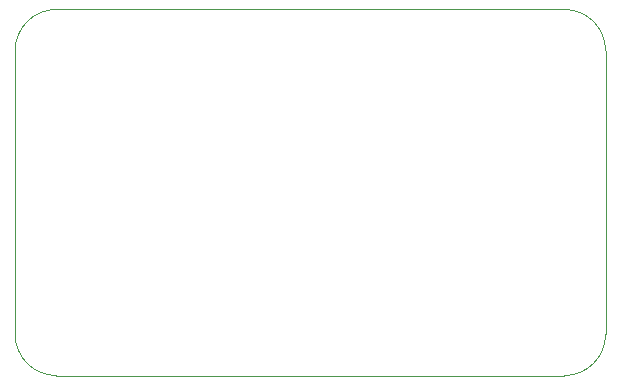
<source format=gbr>
%TF.GenerationSoftware,KiCad,Pcbnew,9.0.6*%
%TF.CreationDate,2025-12-17T16:55:43-07:00*%
%TF.ProjectId,fizzbee,66697a7a-6265-4652-9e6b-696361645f70,rev?*%
%TF.SameCoordinates,Original*%
%TF.FileFunction,Profile,NP*%
%FSLAX46Y46*%
G04 Gerber Fmt 4.6, Leading zero omitted, Abs format (unit mm)*
G04 Created by KiCad (PCBNEW 9.0.6) date 2025-12-17 16:55:43*
%MOMM*%
%LPD*%
G01*
G04 APERTURE LIST*
%TA.AperFunction,Profile*%
%ADD10C,0.050000*%
%TD*%
G04 APERTURE END LIST*
D10*
X162753446Y-110332340D02*
X119753446Y-110332340D01*
X119753446Y-110332340D02*
G75*
G02*
X116253360Y-106832340I-46J3500040D01*
G01*
X119753446Y-79332340D02*
X162753446Y-79332340D01*
X162753446Y-79332340D02*
G75*
G02*
X166253360Y-82832340I-46J-3499960D01*
G01*
X116253446Y-106832340D02*
X116253446Y-82832340D01*
X166253446Y-82832340D02*
X166253446Y-106832340D01*
X116253446Y-82832340D02*
G75*
G02*
X119753446Y-79332346I3499954J40D01*
G01*
X166253446Y-106832340D02*
G75*
G02*
X162753446Y-110332346I-3500046J40D01*
G01*
M02*

</source>
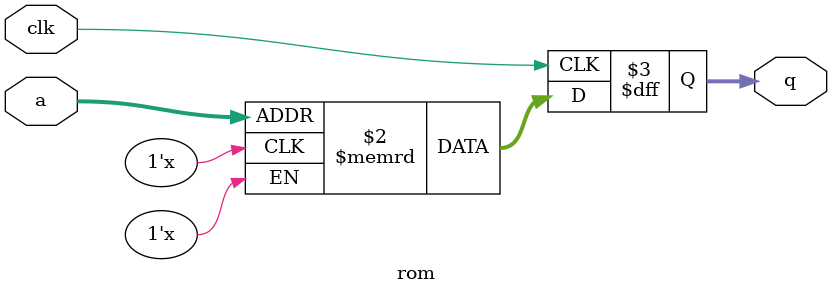
<source format=sv>

module rom (
  input  clk,
  input  [7:0] a,
  output reg [8:0] q
);

  reg [8:0] mem [0:255];

  always @(posedge clk)
    q <= mem[a];

endmodule


</source>
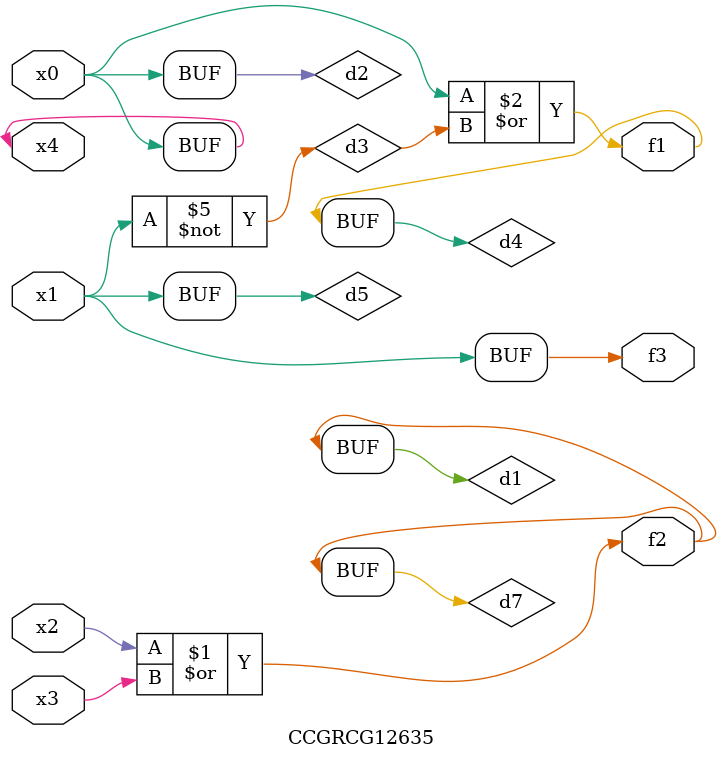
<source format=v>
module CCGRCG12635(
	input x0, x1, x2, x3, x4,
	output f1, f2, f3
);

	wire d1, d2, d3, d4, d5, d6, d7;

	or (d1, x2, x3);
	buf (d2, x0, x4);
	not (d3, x1);
	or (d4, d2, d3);
	not (d5, d3);
	nand (d6, d1, d3);
	or (d7, d1);
	assign f1 = d4;
	assign f2 = d7;
	assign f3 = d5;
endmodule

</source>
━━━━━━━━━━━━━━━━━━━━━━━━━━━━━━
In the records above, locate every line with the string "input" and copy it.

--- OUTPUT FOR THIS EXERCISE ---
  input  clk,
  input  [7:0] a,
	input x0, x1, x2, x3, x4,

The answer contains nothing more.